Twice each year, St. Monica School has “Rice Bowl Day.” Instead of the normal hot lunch, children are served a simple meal of rice, bread and water and students donate the money they would have paid for hot lunch to Catholic Relief Services. On the way to school, I was explaining the day to Jamie, our five-year-old, and she was having trouble understanding that some people did not have enough to eat.
“In some places in the world, a child might only get one bowl of rice to eat each day,” I said.
“Why? Why don’t they have a refrigerator with lots of food?”
“Because their parents don’t make a lot of money and they can’t afford a refrigerator or electricity,” I said. “All they can afford is a little rice.”
“But we have a refrigerator.”
“And a lot of rice. We should give our rice to them.”
I agreed and told Jamie we were also donating some money to help buy rice. I dropped her off at school and she left the minivan satisfied, thinking probably that the problem was solved. As I drove off, I couldn’t help but reflect on the instinctive sense of justice that children have—we have food; you don’t; we’ll share ours. To Jamie, there was nothing complex about the idea of food distribution. It didn’t occur to her to question whether or not our family had responsibility to feed children we had never met. She recognized that we were accountable for the simple reason that we had food and they did not.
Helping children to move beyond their immediate circle in response to Jesus’ command to “love your neighbor,” requires parents to lead the way. Our children take our cue in all things—but perhaps most of all in terms of determining how they see themselves in relationship to others. A girl in my son’s class recently told him that she believed poor people were lazy—“If they’d just work harder, like my dad does, they’d have enough money,” she said. “We shouldn’t have to help them.” I very much doubt that this little girl came to her opinion about poor people on her own. Rather, she was either directly instructed by her parents or picked up bits and pieces of enough conversations to draw this conclusion. In either case, I feel sorry for her—sorry that she was robbed of a generosity that comes naturally to children; sorry that she was robbed of a compassionate world view; sorry that she will grow to connect suffering with personal fault.
Even among parents who do feel a call to see all people as “neighbor,” however, it can be difficult to stretch children’s vision. For a while, our family was volunteering one Monday a month at the St. Vincent de Paul meal program on the south side. I knew our time there was valuable for our family. The program—filled with people of all ages and races—taught our kids that there is no one “look” to poverty. It taught them about our belief that we have a responsibility to serve. For Bill and me, serving at the program provided a monthly kick in the fanny. It reminded us that we had absolutely nothing to whine about —that as stressful as our life might seem occasionally, our stable jobs, heated home, full pantry and functional family are out of the reach of many. Yet, as much as I appreciated what the meal program was teaching all of us, I am sorry to report that we no longer go regularly. Why? Often, there’s a different reason each Monday—from sports practices to homework to general over-scheduling. And I recognize that whether we like it or not, we are allowing these reasons not to go to St. Vincent de Paul to quietly teach our kids that just about everything else has priority over serving the poor.
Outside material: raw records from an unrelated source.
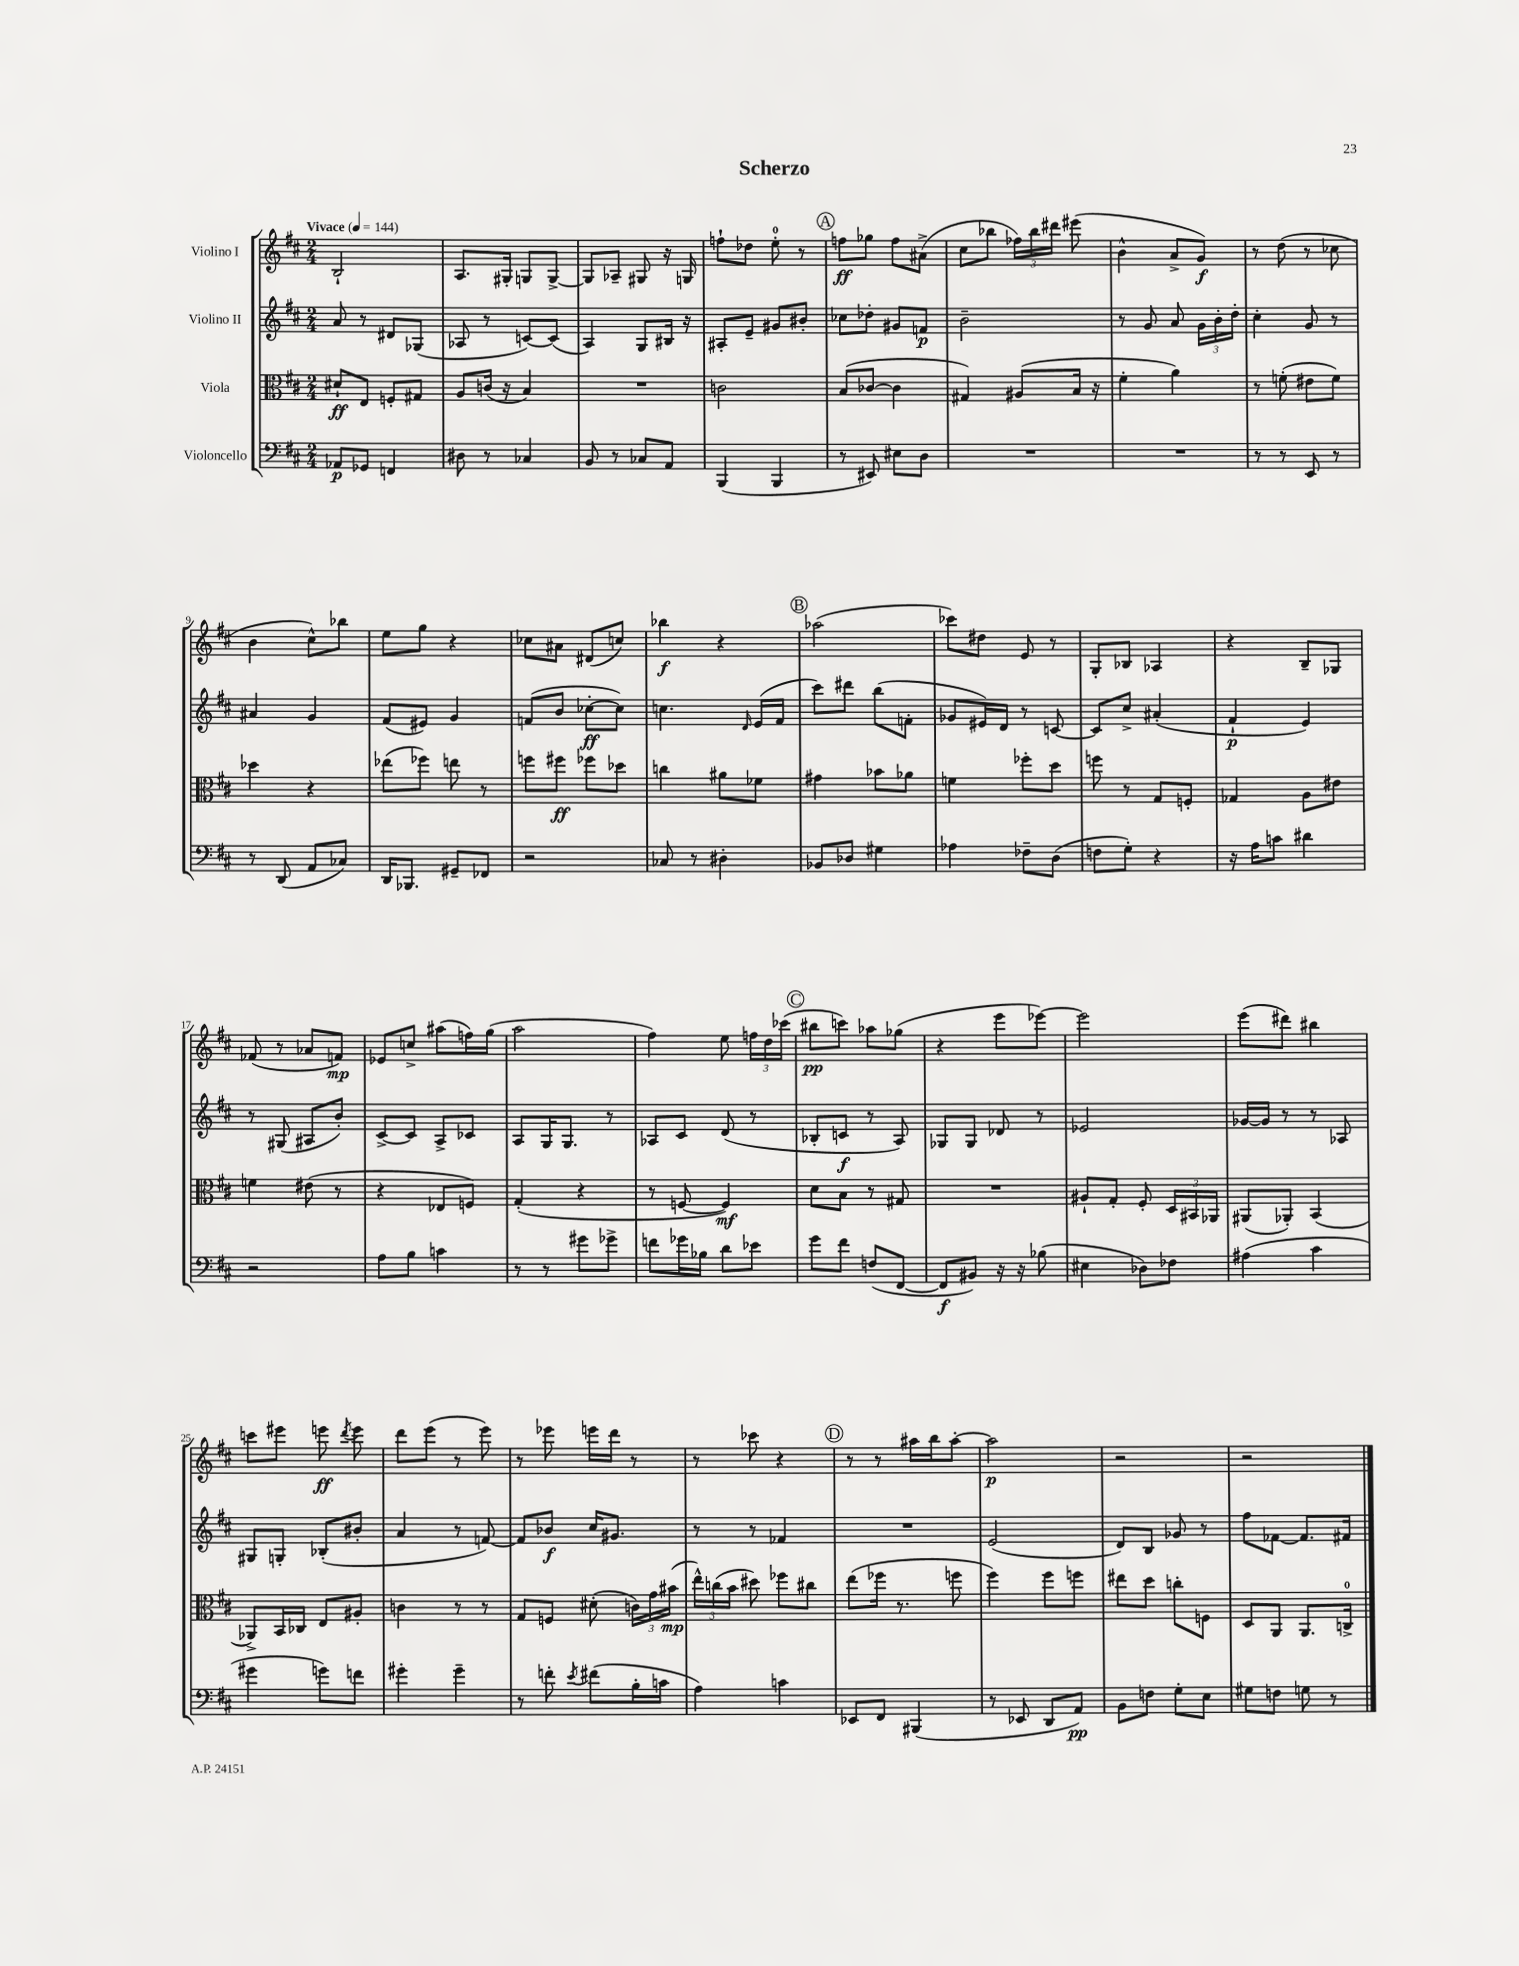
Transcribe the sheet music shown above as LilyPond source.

\header { title = "Scherzo" }
<<
\new StaffGroup <<
\new Staff = "s0" \with { instrumentName = "Violino I" } {
    \clef treble \key d \major \numericTimeSignature \time 2/4 \tempo "Vivace" 4 = 144
    \autoBeamOff b2-! |
    a8.[ gis16]-. g8[ g8]~-> |
    g8[ aes8]-- gis8 r16 g16 |
    f''8[-! des''8] e''8-0-. r8 |
    \mark \markup { \circle "A" } f''8[\ff ges''8] f''8[ ais'8]->( |
    cis''8[ bes''8] \tuplet 3/2 { fes''16[) bes''16 dis'''16] } eis'''8( |
    b'4-^ a'8[-> g'8]\f) |
    r8 d''8( r8 ces''8 |
    b'4 cis''8[-^) bes''8] |
    e''8[ g''8] r4 |
    ces''8[ ais'8] dis'8[( c''8]) |
    bes''4\f r4 |
    \mark \markup { \circle "B" } aes''2( |
    ces'''8[) dis''8] e'8 r8 |
    g8[-. bes8] aes4 |
    r4 b8[-- ges8] |
    fes'8( r8 aes'8[ f'8]\mp) |
    ees'8[ c''8]-> ais''8[( f''16) g''16]( |
    a''2 |
    fis''4) e''8 \tuplet 3/2 { f''16[ d''16 ces'''16]( } |
    \mark \markup { \circle "C" } bis''8[\pp c'''8]) aes''8[ ges''8]( |
    r4 e'''8[ ees'''8]~) |
    ees'''2 |
    e'''8[( dis'''8]) bis''4 |
    c'''8[ eis'''8] e'''8\ff \acciaccatura { d'''8 } e'''8 |
    d'''8[ e'''8]( r8 e'''8) |
    r8 ees'''8 e'''16[ d'''16] r8 |
    r8 ces'''8 r4 |
    \mark \markup { \circle "D" } r8 r8 ais''16[ b''16 ais''8]~-. |
    ais''2\p |
    r2 |
    r2 \bar "|." |
}
\new Staff = "s1" \with { instrumentName = "Violino II" } {
    \clef treble \key d \major \numericTimeSignature \time 2/4
    \autoBeamOff a'8 r8 dis'8[ ges8]( |
    aes8 r8 c'8[~) c'8]( |
    a4) g8[ bis16] r16 |
    ais8[-. e'8]-- gis'8[ bis'8]-. |
    \mark \markup { \circle "A" } ces''8[ des''8]-. gis'8[ f'8]\p |
    b'2-- |
    r8 g'8 a'8 \tuplet 3/2 { g'16[ b'16-. d''16]-. } |
    cis''4-. g'8 r8 |
    ais'4 g'4 |
    fis'8[( eis'8]) g'4 |
    f'8[( b'8] ces''8[~-.\ff ces''8]) |
    c''4. \grace { d'16 } e'16[( fis'16] |
    \mark \markup { \circle "B" } cis'''8[) dis'''8] b''8[( f'8]-. |
    ges'8[ eis'16) d'16] r8 c'8~ |
    c'8[ cis''8]-> ais'4-.( |
    fis'4-!\p e'4) |
    r8 gis8( ais8[ b'8]-.) |
    cis'8[~-> cis'8] a8[-> ces'8] |
    a8[ g16 g8.] r8 |
    aes8[ cis'8] d'8( r8 |
    \mark \markup { \circle "C" } bes8[-. c'8]\f r8 a8) |
    ges8[ ges8] des'8 r8 |
    ees'2 |
    ges'16[~ ges'16] r8 r8 aes8 |
    gis8[ g8]-. bes8[-.( bis'8]-. |
    a'4 r8 f'8~) |
    f'8[ bes'8]\f cis''16[ gis'8.] |
    r8 r8 fes'4 |
    \mark \markup { \circle "D" } R2 |
    e'2( |
    d'8[) b8] ges'8 r8 |
    fis''8[ fes'8]~ fes'8.[ fis'16] \bar "|." |
}
\new Staff = "s2" \with { instrumentName = "Viola" } {
    \clef alto \key d \major \numericTimeSignature \time 2/4
    \autoBeamOff dis'8[-!\ff e8] f8[-. gis8] |
    a8[ c'16]( r16 b4) |
    R2 |
    c'2 |
    \mark \markup { \circle "A" } b8[( ces'8]~ ces'4 |
    gis4) ais8[( b16] r16 |
    fis'4-. a'4) |
    r8 f'8-.( eis'8[ f'8]) |
    des''4 r4 |
    ees''8[( fes''8]) e''8 r8 |
    f''8[ fis''8]\ff fes''8[ des''8] |
    c''4 ais'8[ fes'8] |
    \mark \markup { \circle "B" } gis'4 bes'8[ aes'8] |
    f'4 fes''8[-. d''8] |
    f''8 r8 g8[ f8]-. |
    ges4 a8[ eis'8] |
    f'4 eis'8( r8 |
    r4 ees8[ f8]) |
    g4-.( r4 |
    r8 f8~ f4\mf) |
    \mark \markup { \circle "C" } d'8[ b8] r8 gis8 |
    R2 |
    ais8[-! g8]-. fis8-. \tuplet 3/2 { d16[ bis,16 aes,16] } |
    ais,8[( aes,8]-.) b,4( |
    aes,8[->) b,16 ces16] e8[ ais8]-. |
    c'4 r8 r8 |
    g8[ f8] dis'8-.( \tuplet 3/2 { c'16[) g'16 bis'16]\mp( } |
    \tuplet 3/2 { e''16[-^) c''16( b'16] } dis''8) fes''8[ cis''8] |
    \mark \markup { \circle "D" } e''8[( fes''16] r8. f''8 |
    fis''4) fis''8[ f''8] |
    eis''8[ d''8] c''8[-. f8] |
    d8[ a,8] a,8.[ c16]-0-> \bar "|." |
}
\new Staff = "s3" \with { instrumentName = "Violoncello" } {
    \clef bass \key d \major \numericTimeSignature \time 2/4
    \autoBeamOff aes,8[\p ges,8] f,4 |
    dis8 r8 ces4 |
    b,8 r8 ces8[ a,8] |
    b,,4( b,,4 |
    \mark \markup { \circle "A" } r8 eis,8) eis8[ d8] |
    R2 |
    R2 |
    r8 r8 e,8 r8 |
    r8 d,8( a,8[ ces8]) |
    d,16[ bes,,8.] gis,8[-- fes,8] |
    r2 |
    ces8 r8 dis4-. |
    \mark \markup { \circle "B" } bes,8[ des8] gis4 |
    aes4 fes8[-- d8]( |
    f8[ g8]-.) r4 |
    r16 a16[ c'8] dis'4 |
    r2 |
    a8[ b8] c'4 |
    r8 r8 gis'8[ ges'8]-> |
    f'8[ ges'16 bes16] d'8[ ees'8] |
    \mark \markup { \circle "C" } g'8[ fis'8] f8[( fis,8]~ |
    fis,8[\f bis,8]) r16 r16 bes8( |
    eis4 des8[) fes8] |
    ais4( cis'4 |
    gis'4 g'8[) f'8] |
    gis'4-. gis'4-- |
    r8 f'8-. \acciaccatura { e'8 } fis'8[( b16-. c'16] |
    a4) c'4 |
    \mark \markup { \circle "D" } ees,8[ fis,8] bis,,4( |
    r8 ees,8 d,8[ a,8]\pp) |
    b,8[ f8] g8[-. e8] |
    gis8[ f8] g8 r8 \bar "|." |
}
>>
>>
But Jamie’s determination that there’s enough rice to go around and my son’s classmate’s dismissal of the needs of the poor have stirred something within me once again. I’m looking at our family’s dry erase calendar with a little more intentionality than I have in the past few months. I have no illusions that our family’s service at St. Vincent de Paul is going to change anything substantial in the lives of those we come into contact with on our Mondays there. Indeed, the best we can hope for is that guests of the program will feel that there are six more people in our city who think it’s important that they get a scoop of stew and a glass of cold milk that evening. The substantive change I’m going for is the one that happens in the hearts of those who serve. Every ladleful of corn given out, every piece of bread buttered, every cup of coffee poured is one more opportunity for my children to consider who they are, what they’ve been given, and what they’re called to do for the greater world. Just as participating in school sports lays the groundwork valuing exercise as an adult, I have to believe this program lays the groundwork for adult choices that could indeed bring about true change. Eventually, the goal is a shorter and shorter line at St. Vincent de Paul and other meal programs around the city. But for the leaders of tomorrow to make this happen, they first need to see the problem as children. One Monday a month. Easier said than done. But we’re going to try again.